Maria’s hook. You’re the only man I’ve ever met who might be safe to get close to. But then again you might not be. If I let down my guard, you’ll hurt me. That was waaay too intense for me, waaay too fast. Did I see tears in your eyes, too? I have an impact on you? Now I’m completely terrified. Before you betray me, I’m out of here.
Pete’s reaction. What about my hard work? What about my internship hours? What about my supervision? So I do everything right, and you don’t come back? I thought you should have a female therapist, a more seasoned therapist, a trauma specialist, but no one listened to me.
Pete’s reflection in supervision. So therapy can get “too good” for someone who believes that the people who are supposed to protect you will eventually harm you. I was really disappointed, and I admit that it hurt when Maria blew me off these past few weeks. But it does make sense, now that I sit with her mind in my own. I guess I need to apologize and really persevere to get her back in. I want to repair this so we can try again.
Pete’s response. Peter made two phone calls to her, wrote a letter of apology, and sent two encouraging text messages. Then Maria returned, a little warier, but immensely relieved that he hadn’t given up. Pete promised to check in with her when they talked about harder topics to be sure the pace and intensity felt safe.

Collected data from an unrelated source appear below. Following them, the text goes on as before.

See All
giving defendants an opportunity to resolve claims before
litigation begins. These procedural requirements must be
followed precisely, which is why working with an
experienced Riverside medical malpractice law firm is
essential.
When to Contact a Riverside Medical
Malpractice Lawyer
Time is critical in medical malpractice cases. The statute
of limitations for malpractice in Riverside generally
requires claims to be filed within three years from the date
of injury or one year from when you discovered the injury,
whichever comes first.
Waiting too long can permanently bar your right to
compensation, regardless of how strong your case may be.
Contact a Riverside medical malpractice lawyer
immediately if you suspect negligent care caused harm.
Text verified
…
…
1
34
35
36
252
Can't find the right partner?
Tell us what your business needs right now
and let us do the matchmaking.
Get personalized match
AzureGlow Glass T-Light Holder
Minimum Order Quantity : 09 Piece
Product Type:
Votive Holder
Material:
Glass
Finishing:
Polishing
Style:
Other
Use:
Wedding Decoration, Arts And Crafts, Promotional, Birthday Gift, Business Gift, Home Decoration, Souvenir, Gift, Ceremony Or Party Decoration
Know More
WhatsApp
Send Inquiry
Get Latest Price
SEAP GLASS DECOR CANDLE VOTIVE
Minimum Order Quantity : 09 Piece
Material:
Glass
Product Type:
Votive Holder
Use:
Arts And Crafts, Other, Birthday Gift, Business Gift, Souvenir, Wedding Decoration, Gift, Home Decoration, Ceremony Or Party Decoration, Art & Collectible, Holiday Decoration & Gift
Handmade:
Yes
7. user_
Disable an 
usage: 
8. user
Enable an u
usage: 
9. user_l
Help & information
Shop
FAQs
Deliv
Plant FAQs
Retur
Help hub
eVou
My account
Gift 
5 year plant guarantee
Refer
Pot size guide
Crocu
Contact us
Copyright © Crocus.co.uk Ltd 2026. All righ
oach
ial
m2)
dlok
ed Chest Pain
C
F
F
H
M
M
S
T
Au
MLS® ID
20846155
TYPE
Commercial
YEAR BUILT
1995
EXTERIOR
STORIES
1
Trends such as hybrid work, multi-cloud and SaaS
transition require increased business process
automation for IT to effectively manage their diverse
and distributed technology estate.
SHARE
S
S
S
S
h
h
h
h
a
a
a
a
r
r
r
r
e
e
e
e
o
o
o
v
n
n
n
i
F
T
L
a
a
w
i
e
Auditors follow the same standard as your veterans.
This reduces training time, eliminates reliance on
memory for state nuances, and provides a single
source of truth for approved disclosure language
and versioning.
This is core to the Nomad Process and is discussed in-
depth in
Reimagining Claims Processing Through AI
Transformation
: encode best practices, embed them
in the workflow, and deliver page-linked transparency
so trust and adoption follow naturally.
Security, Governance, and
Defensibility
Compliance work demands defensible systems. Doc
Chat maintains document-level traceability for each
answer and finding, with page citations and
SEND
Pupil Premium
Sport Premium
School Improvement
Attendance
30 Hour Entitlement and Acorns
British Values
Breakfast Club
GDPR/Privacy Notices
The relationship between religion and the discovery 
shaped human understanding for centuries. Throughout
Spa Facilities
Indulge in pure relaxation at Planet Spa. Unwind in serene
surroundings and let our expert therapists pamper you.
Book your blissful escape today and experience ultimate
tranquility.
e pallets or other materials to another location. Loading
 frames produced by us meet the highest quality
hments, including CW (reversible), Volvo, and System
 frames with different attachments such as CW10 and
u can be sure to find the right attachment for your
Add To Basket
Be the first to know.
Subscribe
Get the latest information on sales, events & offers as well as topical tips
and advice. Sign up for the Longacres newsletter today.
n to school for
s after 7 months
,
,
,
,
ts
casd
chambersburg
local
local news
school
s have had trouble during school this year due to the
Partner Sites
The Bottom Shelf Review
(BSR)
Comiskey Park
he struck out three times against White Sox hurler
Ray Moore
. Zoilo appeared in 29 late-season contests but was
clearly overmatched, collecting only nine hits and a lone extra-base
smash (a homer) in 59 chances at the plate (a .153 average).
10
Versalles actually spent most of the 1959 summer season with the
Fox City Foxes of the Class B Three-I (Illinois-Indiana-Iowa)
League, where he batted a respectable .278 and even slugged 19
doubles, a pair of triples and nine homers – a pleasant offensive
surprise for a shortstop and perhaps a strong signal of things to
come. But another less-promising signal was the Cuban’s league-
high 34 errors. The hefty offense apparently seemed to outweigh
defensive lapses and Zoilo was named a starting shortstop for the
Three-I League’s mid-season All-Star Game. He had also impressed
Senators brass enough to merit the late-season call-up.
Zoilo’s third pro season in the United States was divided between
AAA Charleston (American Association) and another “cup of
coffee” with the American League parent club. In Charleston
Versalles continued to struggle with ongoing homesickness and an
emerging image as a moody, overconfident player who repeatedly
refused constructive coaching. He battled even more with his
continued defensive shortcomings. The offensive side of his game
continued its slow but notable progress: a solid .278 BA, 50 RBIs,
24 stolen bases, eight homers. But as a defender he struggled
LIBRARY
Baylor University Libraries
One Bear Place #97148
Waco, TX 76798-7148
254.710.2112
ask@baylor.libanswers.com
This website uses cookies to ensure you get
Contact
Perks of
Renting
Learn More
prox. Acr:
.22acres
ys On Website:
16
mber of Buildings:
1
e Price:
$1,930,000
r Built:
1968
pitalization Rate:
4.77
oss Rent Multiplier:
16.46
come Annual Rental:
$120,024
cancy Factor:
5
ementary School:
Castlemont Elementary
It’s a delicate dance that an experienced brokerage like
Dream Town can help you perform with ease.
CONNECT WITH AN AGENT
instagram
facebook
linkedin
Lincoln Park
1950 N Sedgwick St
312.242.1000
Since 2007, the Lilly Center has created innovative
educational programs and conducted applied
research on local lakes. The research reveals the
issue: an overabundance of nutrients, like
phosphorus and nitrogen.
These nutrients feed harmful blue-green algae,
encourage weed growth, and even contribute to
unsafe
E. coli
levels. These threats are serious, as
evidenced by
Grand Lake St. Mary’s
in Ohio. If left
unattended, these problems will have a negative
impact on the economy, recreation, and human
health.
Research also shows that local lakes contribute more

He apologized again for moving faster than she could handle.
Maria hadn’t been able to set limits in the home where she’d been abused, and certainly, no one had ever apologized for harming her. Here, new possibilities for connection emerged from rupture and its repair.
Traumatized and oppositional adolescents tend to have a narrow bandwidth of expressiveness, generally on the defiant and hostile end of the spectrum. Living with hypervigilance and a fiery nervous system, they can be sent over the edge by seemingly small provocations. The real goal of treatment is to help them feel at home with a broader range of life’s emotional challenges, especially those really big feelings like joy, sorrow, terror, and rage. To this end, treatment can be playful and raucous, silent (be it stony, pensive, amiable, dissociative, or seething), chaotic, loud and wild, heartbreaking, hand-wringing, and everything in between. In this work, the therapist needs to follow the affect, even if it’s often tucked out of sight, just beneath the anger, or behind blank-eyed disengagement. And our best guide is usually our own reactivity, examined carefully and transformed into the most corrective experience of authentic relationship that we can provide.
Over time, this approach has a secondary, but equally important effect: it builds the courage and staying power our young clients need to handle their easily triggered frustration and discouragement. Jenna flunks her permit test, gets fired from work, crashes her car. Jason gets beat up at school, repeats grades, and doesn’t have friends. Lucinda struggles to make it through a day at school without retreating into a dissociative fog. Samantha believes she’s “too much” for her mother. For these kids, and many like them, surviving each day often comes down to an act of guts and willpower. But even as I encourage them to become grittier, better insulated, and more resilient, I also know they need my compassion and the encouragement to face the helplessness, failure, and rejection they must inevitably face in life.
Traumatized teens don’t make it easy, but they can’t do it without us. And we’ll have to cultivate our best, most self-reflective selves to help them if they’re going to make it.
Martha Straus, PhD, a professor in the department of clinical psychology at Antioch University New England, is the author of No-Talk Therapy for Children and Adolescents and Adolescent Girls in Crisis: Intervention and Hope.